Indiana University SPEA Edward J. Bloustein School of Planning and Public Policy University of Pennsylvania AIR American University

Panel Paper: Administrative Apparatus to Overcome Functional Collective Action in City Sustainability

Friday, November 13, 2015 : 8:30 AM
Gautier (Hyatt Regency Miami)

*Names in bold indicate Presenter

Rachel Krause, University of Kansas and Richard Feiock, Florida State University
Local governments have emerged as leaders of climate and sustainability policy, despite operating in an environment which theoretically makes it advantageous to free-ride since local efforts produce non-exclusive benefits. The study of city level sustainability has expanded tremendously in the last decade, but the focus has been much more on policy design and adoption than implementation and management.  Thus we know little about the way these functions are (or should be) organized in cities.

Local sustainability is a complex issue, it is not a traditional function of city government, and it does not easily fit within existing administrative silos. The environmental, economic, and social dimensions of sustainability weave together threads of several distinct local government functions, which may lead to collective action or coordination problems arising from functionally fragmented authority. Absent an integrative coordination mechanism, individual policy decisions may generate inter-agency spillover effects, lead to inefficient outcomes, and stymie larger city wide sustainability goals. An administrative apparatus has not been systematically developed to coordinate sustainability’s implementation and facilitate policy success. 

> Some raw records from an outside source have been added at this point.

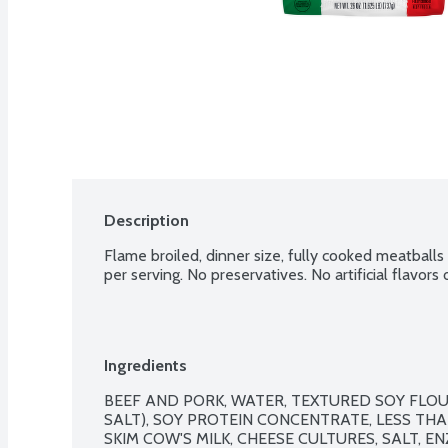
Description
Flame broiled, dinner size, fully cooked meatballs
per serving. No preservatives. No artificial flavors
Ingredients
BEEF AND PORK, WATER, TEXTURED SOY FLOU
SALT), SOY PROTEIN CONCENTRATE, LESS THA
SKIM COW'S MILK, CHEESE CULTURES, SALT, EN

This research begins to fill the lacuna surrounding local sustainability administration and functional collective action dilemmas by identifying the formal and informal mechanisms that cities employ to integrate decision making on sustainability. Specifically it addresses three questions: (1) What types of administrative mechanisms have cities employed to integrate sustainability?; (2) What factors influence these administrative and structural decisions?; and (3) What effect does the organizational structure used to manage sustainability have on the design and implementation of related initiatives? These questions are examined via an empirical analysis of all cities in the United States with populations over 50,000. Data is obtained from the Integrated City Sustainability Database (ICSD) and archival sources.